Eric Wood wrote:
Well it's not really about race. It IS about communities and it's also about economics.
But if we're talking about American music and how it's influenced by the community it comes from and the economic status of the people in that community, then you're probably going to end up using the words "black" and "white," and then people get uncomfortable and whatever.
The point is, a lot of innovations are about cost reduction. That's the big, straight forward, not at all racist point to take away. An orchestra becomes a smaller combo; the whole percussion section reduced to a drum kit. Then the combo gets slowly stripped down until it's just a guitar, bass and drums. Then the band gets replaced by turntables.
With each step along the way, once the new, revolutionary music becomes popular, it gets an influx of money, and then spends an extended time slowly developing, which inevitably means it gets more expensive to produce, and then poor people can't competitively make it anymore. And so then the next revolution comes from poor people stripping down costs and making something that the musical establishment can't wrap their heads around, and therefore can't compete with by throwing money at it.
And it didn't only happen with black americans. Old timey country slowly built up into country swing but then got stripped down into honky tonk. Then it got built back up into Nashville sound, then it got stripped back down into country rock. Early guitar rock built up into prog and arena and glam bombast, and then got stripped down into punk. So it's not a black/white thing.

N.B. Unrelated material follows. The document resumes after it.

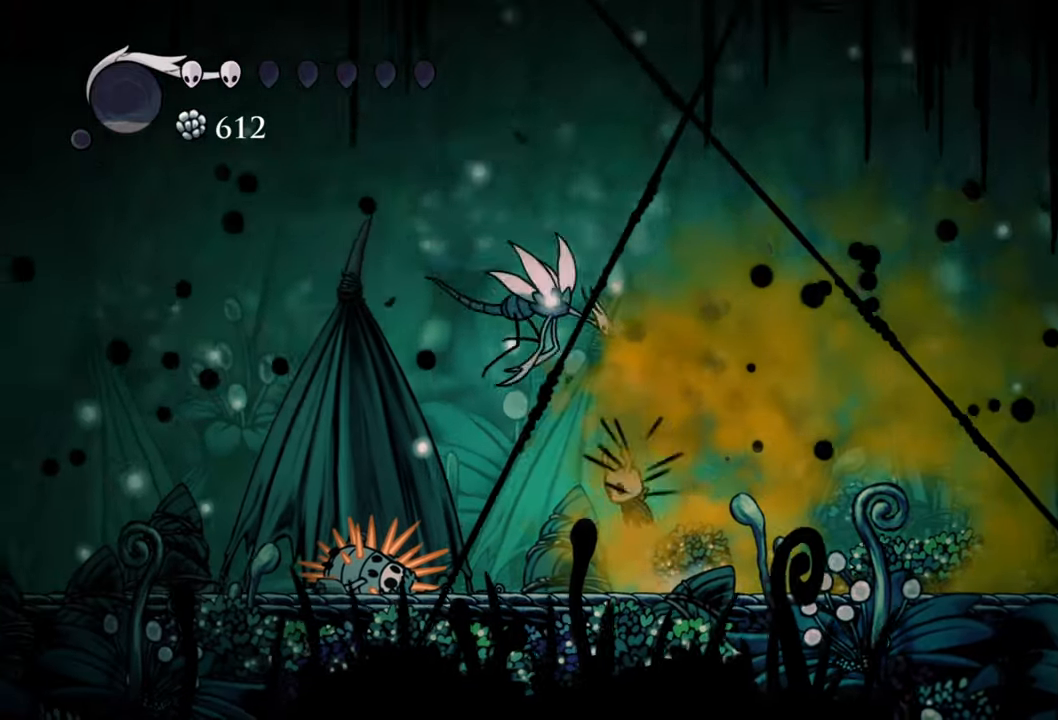
{"buttons": [], "events": [[40, "DPAD_UP", "down"], [160, "X", "down"], [200, "A", "up"], [300, "DPAD_LEFT", "up"], [300, "DPAD_UP", "up"], [300, "X", "up"]]}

But it seems like a black/white thing. Because if at some given point in American history 10% of the population was black, but 50% of the popular or important music came from black people, then we wonder if black people are somehow magical musically. But that 50% might actually line up to the percentage of the poor population that was black. And so music proved itself to be meritorious in a land of unequal opportunity. And the story of 20th century music became the story of how the entire world came to embrace and identify with music originally intended for minority teenagers in a segregated society.
And that's a great story, and can't be twisted to say anything negative about anyone, except about the people who ensured it was a segregated society.
Hmm...I think this is an overstatement of a progression that I don't think is demonstrated by music history outside a couple of specific examples.